Tanggapan yang mengatakan bahwa politik itu kotor tidak lain hanyalah berdasarkan pengalaman mereka berhadapan dengan suasana politik yang kotor sebegitu rupa. Sebaliknya, pengalaman politik yang kotor ini boleh digunakan oleh pihak Barat sebagai bahan manipulasi dan bahan eksploitasi. Pihak barat telah melakukan serangan psikologi untuk membiasakan umat Islam dengan pendekatan pemisahan politik dengan agama. (Yusuf al-Qaradhawy, 2009). Pemisahan politik dengan agama ini turut dibincangkan oleh para ulama. Seorang ulama bermazhab Syafi’i pernah berkata seperti berikut:  Tidak boleh ada politik, kecuali yang sesuai dengan syariat”. Ibnu Aqil membantah dengan mengatakan seperti berikut:  Tindakan politik yang memang menghasilkan maslahat dan tidak menimbulkan bahaya kerusakan boleh diserahkan kepada manusia, walaupun tidak ada aturan daripada Rasulullah SAW maupun wahyu Allah SWT. Jika Anda maksudkan dengan perkataan yang sesuai dengan syariat adalah tidak bertentangan dengan bunyi teks syariat, berarti Anda betul. Tetapi jika yang Anda maksudkan adalah tidak boleh ada politik, kecuali mesti sesuai dengan bunyi teks syariat, maka Anda salah dan bertentangan dengan apa yang dilakukan sahabat-sahabat Nabi SAW” (Dikutip dari Yusuf al-Qaradhawy, 2009:31).

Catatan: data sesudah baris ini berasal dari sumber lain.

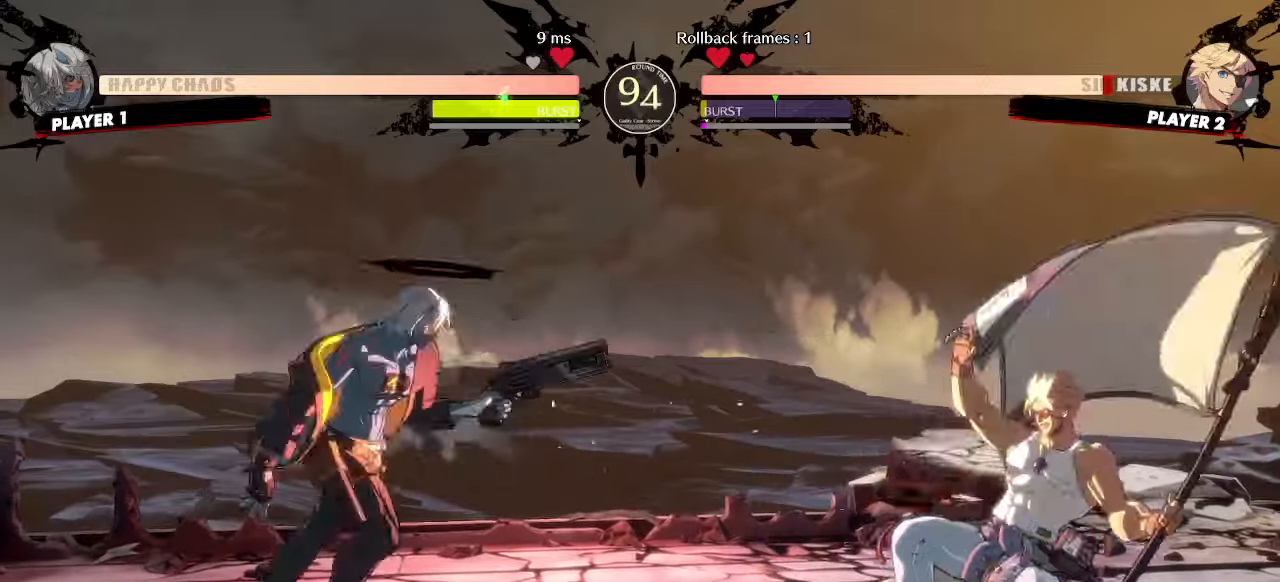
{"dt_ms": 500, "buttons": ["DPAD_DOWN"], "events": [[283, "DPAD_DOWN", "down"]]}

Dapat dipahami bahwa tidak semua politik itu kotor malah Nabi SAW dan juga para sahabatnya pernah berpolitik. Politik cara Nabi SAW adalah mengikut konsep Islam dan mengikut dasar-dasar yang sesuai dengan prinsip yang ditetapkan oleh syariah. Oleh karena itu, politik dan agama tidak boleh dipisahkan. Perbincangan para ulama ini memperlihatkan bahwa Islam sangat mementingkan pembangunan dari aspek politik dalam menggalakkan perkembangan masyarakat yang lebih sempurna. Disebabkan itulah pengkajian mengenai pelaksanaan ekonomi politik Islam ini penting dilaksanakan untuk memastikan ide dan strategi pelaksanaannya selaras dengan kehendak syariat Islam. “Islam menyiapkan cara-cara yang sempurna bagi mengatur manusia. Cara-cara itulah yang dipakai bagi mengatur kehidupan politik. Tanpa kuasa politik, negara kita tidak dapat melaksanakan kewajiban mengajak orang supaya melakukan kebaikan dan mencegah kejahatan, berjihad, menegakkan keadilan, mendirikan shalat, menolong orang yang teraniaya dan lain-lain” (Yusuf al-Qaradhawi, 2002:23).
2. Ciri-Ciri Ekonomi Politik Islam[7]
Dari sudut persamaan ciri-cirinya, menurut Shamsulbahriah Ku Ahmad (1990), ekonomi politik bukan saja merangkumi bidang ekonomi, tetapi juga termasuklah diantaranya sosiologi, sains politik dan sejarah. Terdapat pembangunan sosiopolitik, sosioekonomi, keseimbangan pembangunan masyarakat. Persamaan tersebut berlaku apabila di dalam konteks pembangunan sumber manusia dari segi tanggungjawab pemerintah menguruskannya sama ada di negara. Deliarnov (2006:10) pula mencirikan ekonomi politik ini sebagai pengarahan kepada isu berkaitan teori sosial yang timbul hasil pengkajian hubungan antara ilmu ekonomi dan ilmu politik. Begitu juga, mengatakan bahwa ciri-ciri ekonomi politik boleh dikaji dibalik hubungan antara sains dan undang-undang ekonomi secara umum.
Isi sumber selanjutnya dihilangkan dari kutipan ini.